そんな人たちを横目に、俺は酒場のマスターらしき人物に話を伺うことに決めた。
「すまん。少し話を聞いてもいいか?」
「おっ? なんだい、坊主。酒の提供ならもう終わってるぞ」
「酒についてじゃない。情報を欲しいんだが、この街の情報屋がどこにいるか知らないか?」
「情報屋? 情報屋なら……おーい! バリー! この坊主がお前に話があるんだとよ。もしかしたら酒代を貰えるかもしれねぇぜ? ――あの酔っ払いに聞いてみな。酒代を奢れば教えてくれるかもしれねぇぜ?」
マスターはそういうと、大量の食器やジョッキを持って店の奥へと行ってしまった。
そんなマスターの代わりにやってきたのは、朝なのに店でドンチャン騒ぎをしていた男だった。

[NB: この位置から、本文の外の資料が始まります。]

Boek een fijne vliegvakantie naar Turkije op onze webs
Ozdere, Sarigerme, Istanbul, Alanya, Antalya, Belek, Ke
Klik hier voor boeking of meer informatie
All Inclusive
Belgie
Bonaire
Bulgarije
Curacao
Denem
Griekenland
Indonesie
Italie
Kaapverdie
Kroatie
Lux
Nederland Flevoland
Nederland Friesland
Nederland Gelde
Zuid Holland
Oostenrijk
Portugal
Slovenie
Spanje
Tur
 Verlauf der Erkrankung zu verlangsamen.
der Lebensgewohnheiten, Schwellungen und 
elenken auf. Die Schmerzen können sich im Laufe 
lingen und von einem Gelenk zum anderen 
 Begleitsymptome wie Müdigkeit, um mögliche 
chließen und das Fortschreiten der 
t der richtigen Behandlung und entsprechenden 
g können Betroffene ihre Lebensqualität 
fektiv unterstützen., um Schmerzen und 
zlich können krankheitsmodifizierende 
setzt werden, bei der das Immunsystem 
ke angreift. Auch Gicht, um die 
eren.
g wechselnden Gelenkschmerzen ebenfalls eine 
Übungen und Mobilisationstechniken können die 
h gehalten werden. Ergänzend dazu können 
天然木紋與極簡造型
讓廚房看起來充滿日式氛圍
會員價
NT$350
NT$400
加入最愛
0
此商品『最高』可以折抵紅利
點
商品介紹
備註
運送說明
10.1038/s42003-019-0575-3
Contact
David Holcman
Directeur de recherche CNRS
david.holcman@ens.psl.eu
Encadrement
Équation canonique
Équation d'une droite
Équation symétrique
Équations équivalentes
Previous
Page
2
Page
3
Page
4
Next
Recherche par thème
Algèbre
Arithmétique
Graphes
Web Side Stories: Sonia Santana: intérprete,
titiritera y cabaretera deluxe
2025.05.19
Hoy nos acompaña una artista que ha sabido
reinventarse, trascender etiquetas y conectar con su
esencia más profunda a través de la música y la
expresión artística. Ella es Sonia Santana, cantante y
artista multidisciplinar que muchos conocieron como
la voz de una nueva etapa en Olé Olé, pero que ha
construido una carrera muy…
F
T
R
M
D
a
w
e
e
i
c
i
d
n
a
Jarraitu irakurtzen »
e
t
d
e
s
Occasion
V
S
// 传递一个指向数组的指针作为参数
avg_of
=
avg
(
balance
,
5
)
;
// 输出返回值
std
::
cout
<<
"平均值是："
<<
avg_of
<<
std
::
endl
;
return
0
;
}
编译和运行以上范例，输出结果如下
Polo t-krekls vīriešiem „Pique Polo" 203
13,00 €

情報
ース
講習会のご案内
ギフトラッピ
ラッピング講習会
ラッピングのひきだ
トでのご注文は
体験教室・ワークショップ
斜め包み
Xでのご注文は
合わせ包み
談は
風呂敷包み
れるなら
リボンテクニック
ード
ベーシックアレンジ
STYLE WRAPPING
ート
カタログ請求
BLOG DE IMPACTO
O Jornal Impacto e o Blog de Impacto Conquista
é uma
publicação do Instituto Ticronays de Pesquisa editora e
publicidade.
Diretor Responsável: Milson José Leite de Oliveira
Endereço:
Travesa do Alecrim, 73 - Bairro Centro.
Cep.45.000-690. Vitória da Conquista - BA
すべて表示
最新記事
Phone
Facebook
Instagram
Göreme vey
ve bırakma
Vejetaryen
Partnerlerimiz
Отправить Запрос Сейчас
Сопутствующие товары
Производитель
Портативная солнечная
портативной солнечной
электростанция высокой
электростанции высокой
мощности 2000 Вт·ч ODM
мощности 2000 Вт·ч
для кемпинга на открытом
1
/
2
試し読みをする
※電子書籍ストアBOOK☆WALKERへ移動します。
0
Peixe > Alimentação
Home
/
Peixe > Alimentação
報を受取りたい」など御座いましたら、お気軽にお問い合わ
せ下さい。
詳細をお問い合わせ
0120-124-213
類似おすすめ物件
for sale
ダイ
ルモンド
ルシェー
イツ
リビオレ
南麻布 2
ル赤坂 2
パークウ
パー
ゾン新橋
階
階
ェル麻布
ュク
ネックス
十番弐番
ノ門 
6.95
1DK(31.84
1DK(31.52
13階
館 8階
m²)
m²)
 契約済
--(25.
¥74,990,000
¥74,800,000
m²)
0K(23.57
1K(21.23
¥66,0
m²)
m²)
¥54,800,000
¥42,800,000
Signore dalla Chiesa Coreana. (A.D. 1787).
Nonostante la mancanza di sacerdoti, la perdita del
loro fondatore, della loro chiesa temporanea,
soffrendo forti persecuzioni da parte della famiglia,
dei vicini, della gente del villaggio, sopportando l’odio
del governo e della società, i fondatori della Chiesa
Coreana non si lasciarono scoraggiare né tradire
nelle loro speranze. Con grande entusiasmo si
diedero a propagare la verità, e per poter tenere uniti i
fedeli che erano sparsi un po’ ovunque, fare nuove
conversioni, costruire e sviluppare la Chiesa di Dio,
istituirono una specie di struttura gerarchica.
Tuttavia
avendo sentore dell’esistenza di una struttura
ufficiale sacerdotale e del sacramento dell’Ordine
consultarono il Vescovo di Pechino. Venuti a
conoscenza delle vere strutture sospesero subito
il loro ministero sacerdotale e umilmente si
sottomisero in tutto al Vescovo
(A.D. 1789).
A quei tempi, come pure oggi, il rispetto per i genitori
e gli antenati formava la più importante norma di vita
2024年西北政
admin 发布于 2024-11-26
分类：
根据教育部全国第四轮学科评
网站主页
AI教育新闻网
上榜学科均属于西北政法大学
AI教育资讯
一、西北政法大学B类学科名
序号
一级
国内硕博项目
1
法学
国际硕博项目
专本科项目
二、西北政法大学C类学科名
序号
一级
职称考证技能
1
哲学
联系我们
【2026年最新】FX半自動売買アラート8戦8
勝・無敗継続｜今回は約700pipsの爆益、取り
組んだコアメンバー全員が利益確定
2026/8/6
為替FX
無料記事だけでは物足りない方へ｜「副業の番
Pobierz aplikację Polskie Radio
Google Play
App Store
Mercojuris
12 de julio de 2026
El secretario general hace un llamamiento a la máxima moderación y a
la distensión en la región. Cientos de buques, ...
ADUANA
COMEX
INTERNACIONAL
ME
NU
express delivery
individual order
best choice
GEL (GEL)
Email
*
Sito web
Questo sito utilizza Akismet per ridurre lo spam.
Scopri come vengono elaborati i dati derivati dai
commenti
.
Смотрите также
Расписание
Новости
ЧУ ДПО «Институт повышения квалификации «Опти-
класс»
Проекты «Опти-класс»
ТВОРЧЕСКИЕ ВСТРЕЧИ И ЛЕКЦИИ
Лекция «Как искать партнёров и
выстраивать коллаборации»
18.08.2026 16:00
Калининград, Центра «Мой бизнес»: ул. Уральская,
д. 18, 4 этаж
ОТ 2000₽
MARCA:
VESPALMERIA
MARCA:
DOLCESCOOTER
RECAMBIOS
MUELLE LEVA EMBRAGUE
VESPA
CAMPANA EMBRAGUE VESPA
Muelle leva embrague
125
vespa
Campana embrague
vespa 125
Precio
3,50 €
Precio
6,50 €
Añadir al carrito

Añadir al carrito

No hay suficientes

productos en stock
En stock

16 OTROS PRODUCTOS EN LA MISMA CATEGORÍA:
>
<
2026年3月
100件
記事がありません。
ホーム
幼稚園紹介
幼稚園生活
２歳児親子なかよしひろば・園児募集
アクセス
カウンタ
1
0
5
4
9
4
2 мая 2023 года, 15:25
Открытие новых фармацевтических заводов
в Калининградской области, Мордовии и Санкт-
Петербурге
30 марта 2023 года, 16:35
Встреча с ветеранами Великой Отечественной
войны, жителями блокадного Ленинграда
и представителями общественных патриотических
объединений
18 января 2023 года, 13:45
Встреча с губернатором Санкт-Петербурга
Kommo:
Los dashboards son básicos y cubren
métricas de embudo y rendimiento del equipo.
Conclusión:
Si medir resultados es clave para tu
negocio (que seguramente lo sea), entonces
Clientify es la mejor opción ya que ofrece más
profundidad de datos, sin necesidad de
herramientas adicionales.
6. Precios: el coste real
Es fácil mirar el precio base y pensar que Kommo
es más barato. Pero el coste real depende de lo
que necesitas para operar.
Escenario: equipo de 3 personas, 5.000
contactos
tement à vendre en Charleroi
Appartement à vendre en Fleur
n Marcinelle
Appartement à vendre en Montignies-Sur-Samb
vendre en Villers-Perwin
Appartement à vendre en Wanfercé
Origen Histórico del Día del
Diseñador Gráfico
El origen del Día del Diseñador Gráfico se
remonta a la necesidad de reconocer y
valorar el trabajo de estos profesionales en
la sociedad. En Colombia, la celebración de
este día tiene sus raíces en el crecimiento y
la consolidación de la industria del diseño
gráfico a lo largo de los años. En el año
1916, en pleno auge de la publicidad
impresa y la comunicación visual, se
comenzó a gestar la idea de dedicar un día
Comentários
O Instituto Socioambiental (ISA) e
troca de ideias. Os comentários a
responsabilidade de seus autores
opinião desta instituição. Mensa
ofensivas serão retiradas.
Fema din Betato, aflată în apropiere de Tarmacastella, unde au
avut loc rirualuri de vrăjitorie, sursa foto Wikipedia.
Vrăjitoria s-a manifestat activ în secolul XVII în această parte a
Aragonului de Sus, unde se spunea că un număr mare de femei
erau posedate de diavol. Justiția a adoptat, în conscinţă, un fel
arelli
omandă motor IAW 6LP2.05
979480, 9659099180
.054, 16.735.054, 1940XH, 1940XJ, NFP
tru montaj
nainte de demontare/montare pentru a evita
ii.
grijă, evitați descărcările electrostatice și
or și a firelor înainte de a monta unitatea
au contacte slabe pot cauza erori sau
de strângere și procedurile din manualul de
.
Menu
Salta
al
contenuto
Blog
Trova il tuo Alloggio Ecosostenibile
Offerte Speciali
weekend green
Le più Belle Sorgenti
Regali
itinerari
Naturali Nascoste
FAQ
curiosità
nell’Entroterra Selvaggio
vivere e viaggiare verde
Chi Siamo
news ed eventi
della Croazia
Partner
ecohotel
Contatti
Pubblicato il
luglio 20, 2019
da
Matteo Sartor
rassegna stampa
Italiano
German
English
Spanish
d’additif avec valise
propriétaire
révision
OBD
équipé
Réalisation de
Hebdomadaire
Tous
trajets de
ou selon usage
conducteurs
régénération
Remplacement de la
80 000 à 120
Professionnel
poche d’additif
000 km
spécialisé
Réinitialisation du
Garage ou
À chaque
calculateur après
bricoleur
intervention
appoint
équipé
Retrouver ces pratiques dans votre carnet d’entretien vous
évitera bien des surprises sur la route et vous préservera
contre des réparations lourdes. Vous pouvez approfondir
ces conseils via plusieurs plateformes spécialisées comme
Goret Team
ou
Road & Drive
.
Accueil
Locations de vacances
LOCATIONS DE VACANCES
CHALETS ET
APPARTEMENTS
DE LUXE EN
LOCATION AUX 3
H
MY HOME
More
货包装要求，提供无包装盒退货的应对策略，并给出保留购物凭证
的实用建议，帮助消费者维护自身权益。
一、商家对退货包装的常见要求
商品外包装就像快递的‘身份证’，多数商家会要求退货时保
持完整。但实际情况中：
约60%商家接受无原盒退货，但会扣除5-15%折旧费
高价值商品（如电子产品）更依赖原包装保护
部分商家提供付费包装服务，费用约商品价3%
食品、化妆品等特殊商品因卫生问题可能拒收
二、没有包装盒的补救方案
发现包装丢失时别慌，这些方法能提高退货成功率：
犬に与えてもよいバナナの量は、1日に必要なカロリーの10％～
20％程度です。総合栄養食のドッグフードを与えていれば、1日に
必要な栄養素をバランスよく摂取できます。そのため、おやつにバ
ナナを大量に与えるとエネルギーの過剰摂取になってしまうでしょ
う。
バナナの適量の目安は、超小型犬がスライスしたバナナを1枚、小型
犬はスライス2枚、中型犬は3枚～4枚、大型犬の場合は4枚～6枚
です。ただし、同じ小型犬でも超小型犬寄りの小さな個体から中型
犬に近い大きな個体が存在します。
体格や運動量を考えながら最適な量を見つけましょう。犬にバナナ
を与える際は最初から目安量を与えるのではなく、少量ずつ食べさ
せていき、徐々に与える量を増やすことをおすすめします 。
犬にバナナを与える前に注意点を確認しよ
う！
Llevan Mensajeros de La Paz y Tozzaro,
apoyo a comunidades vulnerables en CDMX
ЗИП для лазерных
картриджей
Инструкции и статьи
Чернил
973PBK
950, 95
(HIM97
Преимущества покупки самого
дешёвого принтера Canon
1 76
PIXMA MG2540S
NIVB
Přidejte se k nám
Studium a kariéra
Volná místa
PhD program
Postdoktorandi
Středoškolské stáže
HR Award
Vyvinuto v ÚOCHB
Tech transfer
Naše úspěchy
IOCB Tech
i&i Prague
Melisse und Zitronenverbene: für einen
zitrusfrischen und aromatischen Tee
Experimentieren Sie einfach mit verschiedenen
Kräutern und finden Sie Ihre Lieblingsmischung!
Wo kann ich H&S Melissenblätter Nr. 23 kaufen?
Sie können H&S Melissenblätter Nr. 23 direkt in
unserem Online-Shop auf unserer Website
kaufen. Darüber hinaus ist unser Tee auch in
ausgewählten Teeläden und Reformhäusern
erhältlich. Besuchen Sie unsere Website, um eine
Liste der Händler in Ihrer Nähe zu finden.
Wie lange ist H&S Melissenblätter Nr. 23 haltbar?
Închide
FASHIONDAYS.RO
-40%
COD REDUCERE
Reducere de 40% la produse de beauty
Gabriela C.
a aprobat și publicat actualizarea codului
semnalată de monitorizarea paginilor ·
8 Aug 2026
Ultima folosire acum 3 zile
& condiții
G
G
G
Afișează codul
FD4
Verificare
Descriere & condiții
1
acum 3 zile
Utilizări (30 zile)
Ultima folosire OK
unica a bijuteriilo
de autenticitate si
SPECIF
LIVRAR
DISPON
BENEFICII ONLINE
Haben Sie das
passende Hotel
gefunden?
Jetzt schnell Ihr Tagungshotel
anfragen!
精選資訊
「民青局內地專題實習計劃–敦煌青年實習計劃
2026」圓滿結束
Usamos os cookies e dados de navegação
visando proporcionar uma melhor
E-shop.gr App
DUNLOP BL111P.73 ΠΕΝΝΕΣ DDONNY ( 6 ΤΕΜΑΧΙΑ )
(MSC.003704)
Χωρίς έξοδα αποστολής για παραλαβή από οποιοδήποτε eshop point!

かなり酔っぱらっているようで、足元をふらつかせながら俺の下までやってきた。
「んお? 坊主が俺様になんのようだ?」
「情報屋を探している。このことをマスターに伝えたら、あんたを呼んでくれたって訳だ。教えてくれれば酒代くらいは出そう」
「それは本当か!? いいぜ。酒を奢ってくれるんなら喜んで教えてやる。……『ラッシュブルグ』って店に行ってみるといい。そこにノーファスト一の情報屋がいる」
「『ラッシュブルグ』だな。そこのお店はどこにあるんだ?」
「大通りを進んで看板を見ていけば分かる。――それよりも酒の金をくれ!」
情報屋についての情報をくれた酔っ払いに、銀貨一枚をくれてやり、俺は酒場をあとにした。
予想通り、情報を得ることができたな。
この情報の真偽はまだ分からないが、行ってみる価値はあると思う。
門を潜ってすぐに見えたあの大通りを目指し、俺は歩を進めた。
大通りへと出てきた俺は、人混みを掻き分けながら『ラッシュブルグ』の看板を探して回った。
普通の店も露店も無数にあり、看板も入り乱れている中、『ラッシュブルグ』の看板を見つけるのに一時間ほどかかったが……ようやく見つけることができた。
汚らしく古臭い建物の二階。一階は何やら魚を売っている鮮魚店のようで、その上の階に『ラッシュブルグ』があるようだ。
今にも崩れそうな階段を上り、『ラッシュブルグ』なる店を目指す。
特に情報が記載されていなかったが、王都のようにバーのような店かと思ったのだが……。
扉を押し開けて中に入ると、奥に机が一つと大きめのソファが見え、手前には様々な本や書類がまき散らされているただの部屋だった。
――本当にここがノーファスト一の情報屋の店なのか?
あの酔っ払いに騙された可能性が高いが、まだ分からない。
誰かいないかを確認するため、俺は部屋の入口から大声で声を掛けた。
「誰かいるか? 聞きたいことがあって訪ねてきた!」
部屋の中は静まり返っており、俺の声だけが反響する。
一切の反応もなく人の気配もしないため、俺は部屋から出ようとしたのだが……。
突然、俺が入ってきた扉が開かれた。
振り向くと、入ってきたのは一人の汚らしいおっさん。
服装は作業着のようなもので、腰巻には一階の鮮魚店の名前が刺繍されている。
臭いも魚臭さが漂っているし、下の鮮魚店を営んでいる人が来たのか?
「ここは基本的に夜だけしかやってねぇんだ。昼は下で魚を売って稼ぎ、夜は情報を売って金を稼ぐ。……理に適ってていいだろ?」
いきなり入ってきてそんなことを喋ってから、奥の机へと向かうとドカッと座った。
手に持っていた革袋で給水をしてから、俺の方へと改めて向き直したおっさん。
パッと見では分からなかったが、このおっさんが情報屋の店主なのか。
見た目からだと信用しづらいが、見た目で判断していいことなんて何もないからな。
ノーファスト一の情報屋と紹介された訳だし、このおっさんから情報を頂こうか。